Лай. Он приходит волной, которая, подступая к высокому зеленому забору, постепенно теряет силу, но сохраняет многослойность. Становится понятно, что за забором собрано несметное количество собак, и все они почему-то лают.
У ворот ждут волонтеры. Железные ворота отъезжают лишь чуть-чуть, пропуская по трое. Заглядываю в будку охраны. Там пожилой худой мужчина в шапке медленно и аккуратно выписывает данные из паспортов.

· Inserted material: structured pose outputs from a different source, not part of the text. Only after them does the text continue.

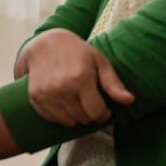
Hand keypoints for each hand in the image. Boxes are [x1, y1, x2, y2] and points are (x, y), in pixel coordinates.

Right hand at [15, 30, 133, 125]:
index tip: (103, 108)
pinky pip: (51, 118)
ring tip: (76, 101)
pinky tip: (62, 101)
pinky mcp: (35, 97)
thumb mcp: (99, 62)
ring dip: (75, 116)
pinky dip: (59, 115)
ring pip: (67, 122)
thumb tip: (129, 100)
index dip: (103, 114)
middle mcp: (62, 88)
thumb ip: (113, 83)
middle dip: (90, 114)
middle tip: (89, 101)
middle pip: (83, 118)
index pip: (96, 113)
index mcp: (81, 78)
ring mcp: (46, 93)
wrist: (44, 43)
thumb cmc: (76, 52)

— Вы не могли бы побыстрее писать, — стучу в окошко. — Тут холодно.
Приют. Это несколько зеленых секторов, составленных из ряда клеток, забранных сеткой. Каждый сектор обнесен еще одной сеткой. Между секторами — белые снежные дорожки. Зеленый и белый — два преобладающих цвета в приюте. В каждой клетке — несколько собак.
Мысль о том, что ближайшие несколько часов придется провести на улице — неприятна. Особенно Оксан Петровне — она в легком пальто.
Я останавливаюсь возле первого сектора и закрываю глаза. Могла бы я определить, что это собаки лают, если б мои глаза не видели? Странно, но один собачий голос, помноженный на другой, на третий, на тысячный, может сбить с толку. Можно подумать, что кричит огромная стая птиц, понявшая, что прилетела не туда.